*** Data to process ***

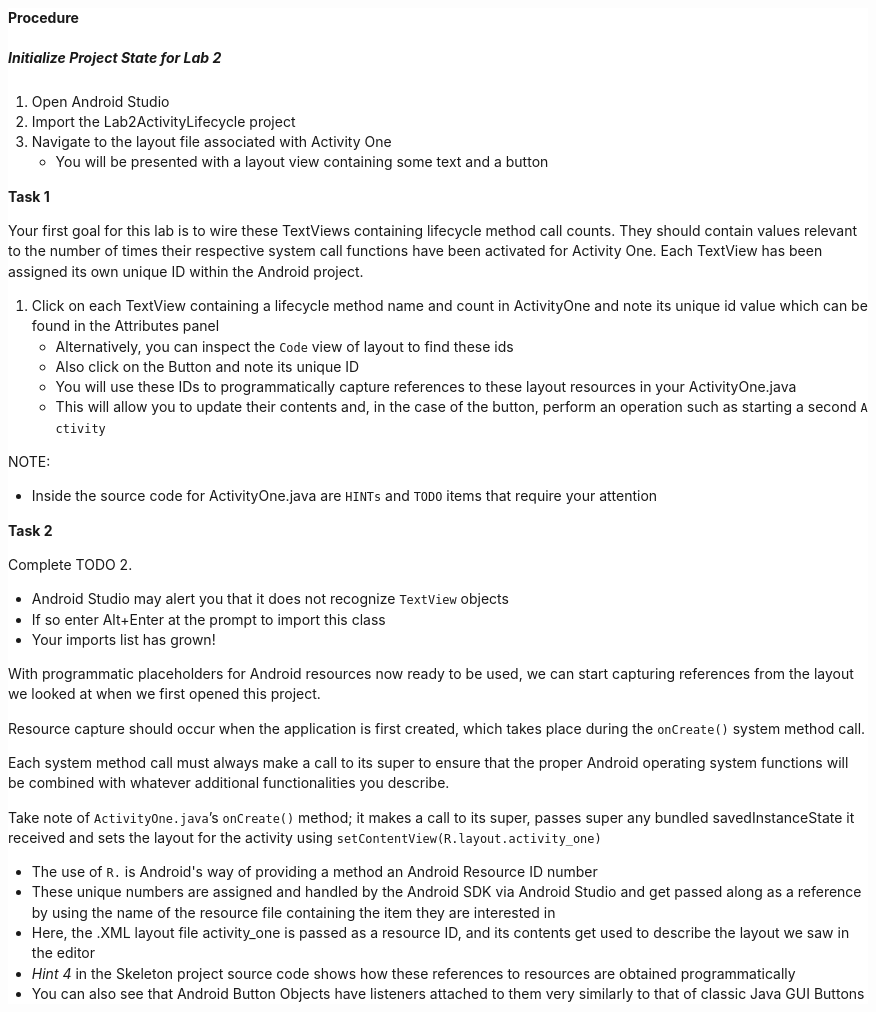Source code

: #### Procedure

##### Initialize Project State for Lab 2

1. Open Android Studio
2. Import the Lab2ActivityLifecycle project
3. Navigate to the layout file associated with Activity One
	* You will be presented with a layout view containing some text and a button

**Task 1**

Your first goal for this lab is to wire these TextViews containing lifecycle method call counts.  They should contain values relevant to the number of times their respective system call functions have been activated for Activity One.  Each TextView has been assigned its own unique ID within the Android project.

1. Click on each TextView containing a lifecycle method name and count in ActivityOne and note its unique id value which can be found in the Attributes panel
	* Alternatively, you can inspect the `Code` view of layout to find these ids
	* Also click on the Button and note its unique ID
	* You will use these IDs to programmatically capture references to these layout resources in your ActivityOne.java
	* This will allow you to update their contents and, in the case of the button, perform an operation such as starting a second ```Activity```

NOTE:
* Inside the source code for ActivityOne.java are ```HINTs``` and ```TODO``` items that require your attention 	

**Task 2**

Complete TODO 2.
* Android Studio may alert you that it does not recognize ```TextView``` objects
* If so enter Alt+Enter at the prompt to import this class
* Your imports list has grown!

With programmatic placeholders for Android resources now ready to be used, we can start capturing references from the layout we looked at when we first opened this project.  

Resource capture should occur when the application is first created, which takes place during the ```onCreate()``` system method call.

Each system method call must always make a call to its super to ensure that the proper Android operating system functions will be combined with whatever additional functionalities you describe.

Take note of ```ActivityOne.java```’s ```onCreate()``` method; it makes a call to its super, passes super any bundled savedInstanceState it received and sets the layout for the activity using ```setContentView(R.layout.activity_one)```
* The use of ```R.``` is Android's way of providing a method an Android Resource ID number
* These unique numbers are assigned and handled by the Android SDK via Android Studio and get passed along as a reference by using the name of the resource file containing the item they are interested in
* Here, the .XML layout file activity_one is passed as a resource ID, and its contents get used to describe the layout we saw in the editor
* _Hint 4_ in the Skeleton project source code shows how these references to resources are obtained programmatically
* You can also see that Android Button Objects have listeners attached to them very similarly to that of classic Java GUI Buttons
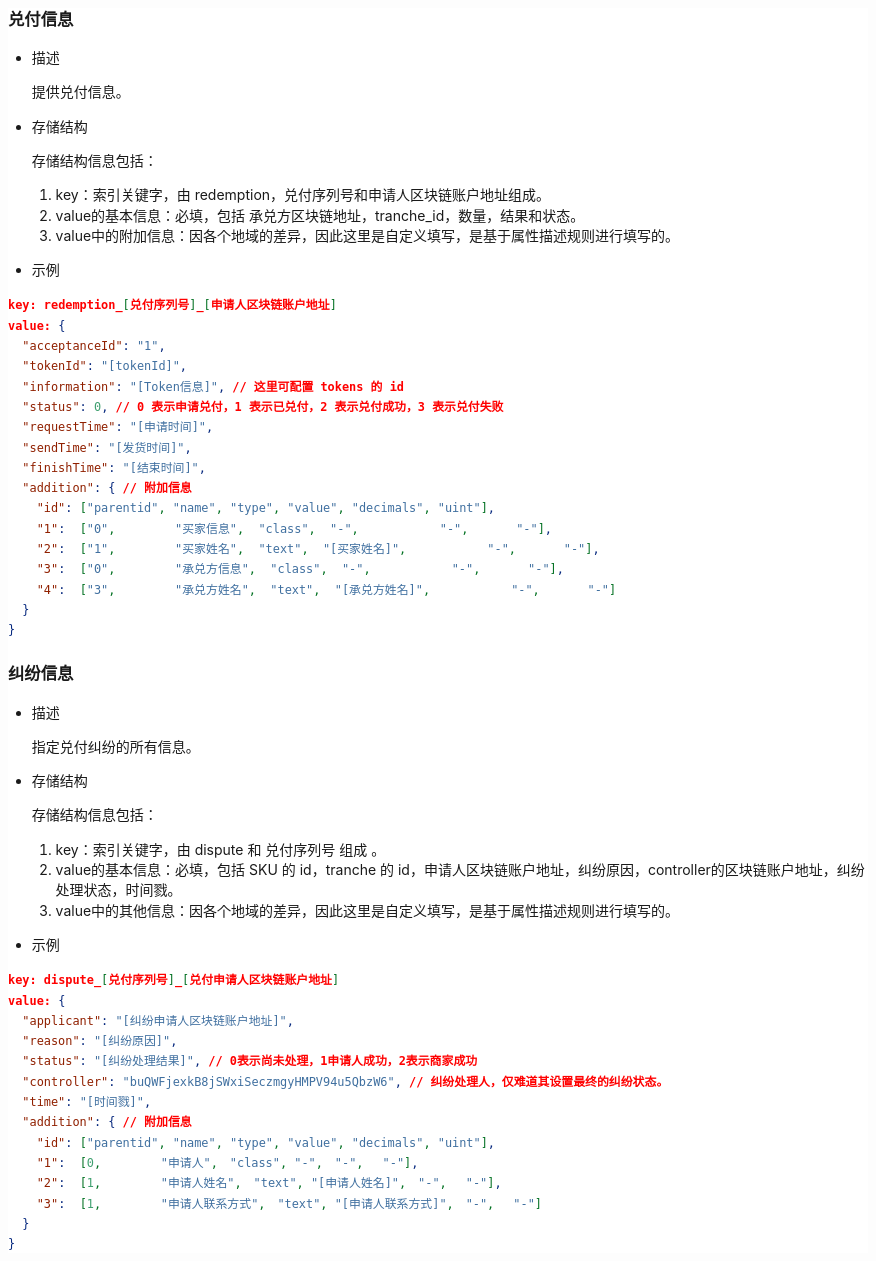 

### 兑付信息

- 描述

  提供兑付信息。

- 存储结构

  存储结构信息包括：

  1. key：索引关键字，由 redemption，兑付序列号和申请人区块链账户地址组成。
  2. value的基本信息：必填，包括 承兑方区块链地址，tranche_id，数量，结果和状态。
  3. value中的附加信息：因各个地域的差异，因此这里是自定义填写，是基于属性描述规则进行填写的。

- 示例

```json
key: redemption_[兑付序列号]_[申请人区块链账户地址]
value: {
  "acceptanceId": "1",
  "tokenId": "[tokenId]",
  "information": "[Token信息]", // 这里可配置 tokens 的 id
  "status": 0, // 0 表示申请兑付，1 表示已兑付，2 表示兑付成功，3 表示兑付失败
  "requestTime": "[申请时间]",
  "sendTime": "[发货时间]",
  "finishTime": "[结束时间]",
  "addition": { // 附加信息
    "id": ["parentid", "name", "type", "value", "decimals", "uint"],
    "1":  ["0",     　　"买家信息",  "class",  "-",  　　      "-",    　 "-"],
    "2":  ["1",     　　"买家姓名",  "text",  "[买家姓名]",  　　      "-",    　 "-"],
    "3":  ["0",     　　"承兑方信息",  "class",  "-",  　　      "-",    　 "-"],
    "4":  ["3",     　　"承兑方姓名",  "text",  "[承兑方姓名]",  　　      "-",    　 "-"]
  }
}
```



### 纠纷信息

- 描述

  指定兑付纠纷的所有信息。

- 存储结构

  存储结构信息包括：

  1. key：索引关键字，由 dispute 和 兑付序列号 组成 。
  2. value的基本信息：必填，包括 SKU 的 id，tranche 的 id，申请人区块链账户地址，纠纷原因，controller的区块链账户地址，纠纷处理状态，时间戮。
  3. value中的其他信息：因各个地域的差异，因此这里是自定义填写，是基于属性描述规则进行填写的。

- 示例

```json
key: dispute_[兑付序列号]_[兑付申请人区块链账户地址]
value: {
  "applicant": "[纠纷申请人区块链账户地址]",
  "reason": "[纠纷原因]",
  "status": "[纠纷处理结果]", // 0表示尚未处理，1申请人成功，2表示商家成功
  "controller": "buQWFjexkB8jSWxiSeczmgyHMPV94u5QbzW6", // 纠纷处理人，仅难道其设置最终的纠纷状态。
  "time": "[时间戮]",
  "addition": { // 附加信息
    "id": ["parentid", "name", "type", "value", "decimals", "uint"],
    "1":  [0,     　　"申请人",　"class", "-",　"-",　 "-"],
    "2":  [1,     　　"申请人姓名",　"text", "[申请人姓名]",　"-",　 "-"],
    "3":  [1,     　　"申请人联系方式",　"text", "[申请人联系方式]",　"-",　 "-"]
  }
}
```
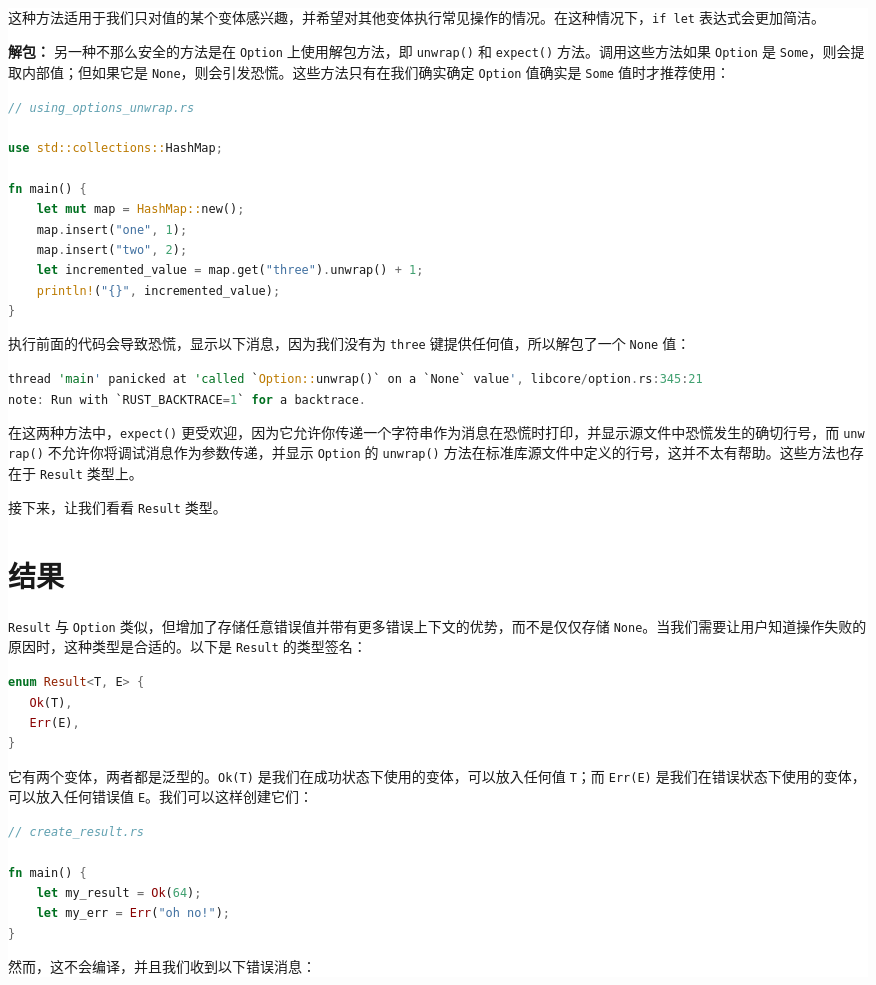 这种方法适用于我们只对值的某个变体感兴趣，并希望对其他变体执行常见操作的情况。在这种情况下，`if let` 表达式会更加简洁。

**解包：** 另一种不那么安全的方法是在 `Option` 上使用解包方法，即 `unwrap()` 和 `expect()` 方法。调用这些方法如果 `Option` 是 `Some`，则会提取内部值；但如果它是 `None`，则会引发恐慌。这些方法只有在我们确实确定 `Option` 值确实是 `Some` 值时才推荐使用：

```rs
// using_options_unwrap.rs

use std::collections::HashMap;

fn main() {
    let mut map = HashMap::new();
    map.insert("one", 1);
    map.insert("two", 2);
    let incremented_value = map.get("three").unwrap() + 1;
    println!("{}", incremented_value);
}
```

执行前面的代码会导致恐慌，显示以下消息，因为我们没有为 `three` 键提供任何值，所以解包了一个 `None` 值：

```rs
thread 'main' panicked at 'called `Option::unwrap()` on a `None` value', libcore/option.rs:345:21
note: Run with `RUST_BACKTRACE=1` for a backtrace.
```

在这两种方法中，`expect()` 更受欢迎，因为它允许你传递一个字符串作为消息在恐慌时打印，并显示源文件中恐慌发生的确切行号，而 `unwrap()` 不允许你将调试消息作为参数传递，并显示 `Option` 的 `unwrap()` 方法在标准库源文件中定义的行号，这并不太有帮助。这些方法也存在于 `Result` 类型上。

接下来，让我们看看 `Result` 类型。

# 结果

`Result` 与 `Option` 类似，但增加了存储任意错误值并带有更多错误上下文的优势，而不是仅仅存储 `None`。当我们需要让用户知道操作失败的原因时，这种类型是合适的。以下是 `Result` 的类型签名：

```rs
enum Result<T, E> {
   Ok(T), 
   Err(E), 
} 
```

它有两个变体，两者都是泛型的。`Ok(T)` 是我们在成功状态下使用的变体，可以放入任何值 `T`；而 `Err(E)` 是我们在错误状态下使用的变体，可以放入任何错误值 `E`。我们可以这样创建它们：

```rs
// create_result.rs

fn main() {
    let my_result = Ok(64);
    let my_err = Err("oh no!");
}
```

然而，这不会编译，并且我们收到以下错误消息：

*** End of Data to process ***

Count of lines in the data above that contain the string "纠纷原因": give this number and no other words.

2